Chair Rob Hewett says the $7m net profit was effectively a nil result given the co-operative was granted a $7m wage subsidy by the Government to help it through the covid-19 outbreak.
He describes the financial result as “a very good outcome.”
Up to March, when the pandemic struck, business was tracking nicely, but in April revenue fell more than 30% with a marked decline continuing through the final quarter.
“It was one of those years,” Hewett said.
“Even as late as 10 March, when we were at the Wanaka Show, everything looked good but then things changed fast from there,” he said.

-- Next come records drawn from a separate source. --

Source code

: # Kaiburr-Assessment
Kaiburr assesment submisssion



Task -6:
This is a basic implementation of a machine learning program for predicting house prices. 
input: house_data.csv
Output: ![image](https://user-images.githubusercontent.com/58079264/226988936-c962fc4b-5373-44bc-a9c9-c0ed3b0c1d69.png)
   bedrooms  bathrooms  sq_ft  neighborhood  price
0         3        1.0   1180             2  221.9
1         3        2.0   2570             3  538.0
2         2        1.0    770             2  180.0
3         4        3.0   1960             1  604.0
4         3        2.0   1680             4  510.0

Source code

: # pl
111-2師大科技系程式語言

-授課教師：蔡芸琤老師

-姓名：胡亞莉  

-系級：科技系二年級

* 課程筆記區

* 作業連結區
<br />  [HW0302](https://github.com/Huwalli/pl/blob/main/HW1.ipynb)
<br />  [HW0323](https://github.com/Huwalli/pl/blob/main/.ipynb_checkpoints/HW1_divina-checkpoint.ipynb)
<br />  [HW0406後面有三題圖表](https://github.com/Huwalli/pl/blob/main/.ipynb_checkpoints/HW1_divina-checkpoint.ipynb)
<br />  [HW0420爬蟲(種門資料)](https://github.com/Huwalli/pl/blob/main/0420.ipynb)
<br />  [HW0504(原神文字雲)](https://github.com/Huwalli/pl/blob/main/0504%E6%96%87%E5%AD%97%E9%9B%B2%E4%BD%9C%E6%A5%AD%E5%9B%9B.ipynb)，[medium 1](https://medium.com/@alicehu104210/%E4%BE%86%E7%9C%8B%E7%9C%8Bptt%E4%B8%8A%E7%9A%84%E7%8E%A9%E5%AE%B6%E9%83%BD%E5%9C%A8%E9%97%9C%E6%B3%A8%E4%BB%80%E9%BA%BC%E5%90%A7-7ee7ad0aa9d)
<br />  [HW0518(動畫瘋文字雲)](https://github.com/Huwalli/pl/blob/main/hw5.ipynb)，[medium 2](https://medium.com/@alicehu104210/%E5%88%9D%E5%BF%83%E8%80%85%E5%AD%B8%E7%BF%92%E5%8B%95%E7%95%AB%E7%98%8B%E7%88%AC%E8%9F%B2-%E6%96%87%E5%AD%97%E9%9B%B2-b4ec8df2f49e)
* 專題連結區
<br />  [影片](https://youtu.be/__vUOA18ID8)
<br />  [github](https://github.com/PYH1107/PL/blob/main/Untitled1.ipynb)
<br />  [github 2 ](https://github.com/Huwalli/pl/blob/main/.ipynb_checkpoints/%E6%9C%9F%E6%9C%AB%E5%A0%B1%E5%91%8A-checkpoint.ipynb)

Hewett says the wage subsidy certainly helped, but was one of several factors that aided the result.
He says the support of the 72,000 shareholders, landlords, suppliers and the hard work and dedication of staff during the covid-19 lockdown were key.
The rollout of the Click and Collect online store during the lockdown and completion of the Braveheart business transformation programme also assisted.
Chief executive Peter Reidie agreed.
“The covid-19 Click and Collect online store is a true success story for our organisation and is testament to the Farmlands Co-operative spirit,” Reidie said.
In one month, the online store brought in 10 times more revenue than the previous e-commerce site had generated in one year.
“Without the response we initiated, including support of the wage subsidy, rent relief, staff remuneration sacrifice, supplier support and other austerity measures, Farmlands would have incurred a substantial loss,” he said.
“We are grateful for the assistance our stakeholders have provided us.”
Monthly rebates, discounts and loyalty rewards paid out during the year totalled $91.1m compared to $92.8m a year earlier.
Revenue was steady for the year under review at $1.1bn, the same as for the previous year.
Hewett says given the pandemic and the acceptance of the Government wage subsidy, it was not appropriate to make a bonus rebate to members this year.
It did not pay a bonus rebate in the previous year.
“While the board knows this is disappointing for shareholders, I am sure we all appreciate the unique nature of the climate we have traded in for the second half of our financial year, the heightened uncertainty this presents to the company and the need accordingly to preserve cash as much as possible until the outlook improves,” Hewett said.
In the coming year Hewett says attention will be on consolidation, preserving cash, focusing on the short-term, while being flexible and responsive to opportunities.
Agriculture remains a bright light especially dairy with the recent announcement of a higher milk payout, apples – which had plant proprietary protection – and beef.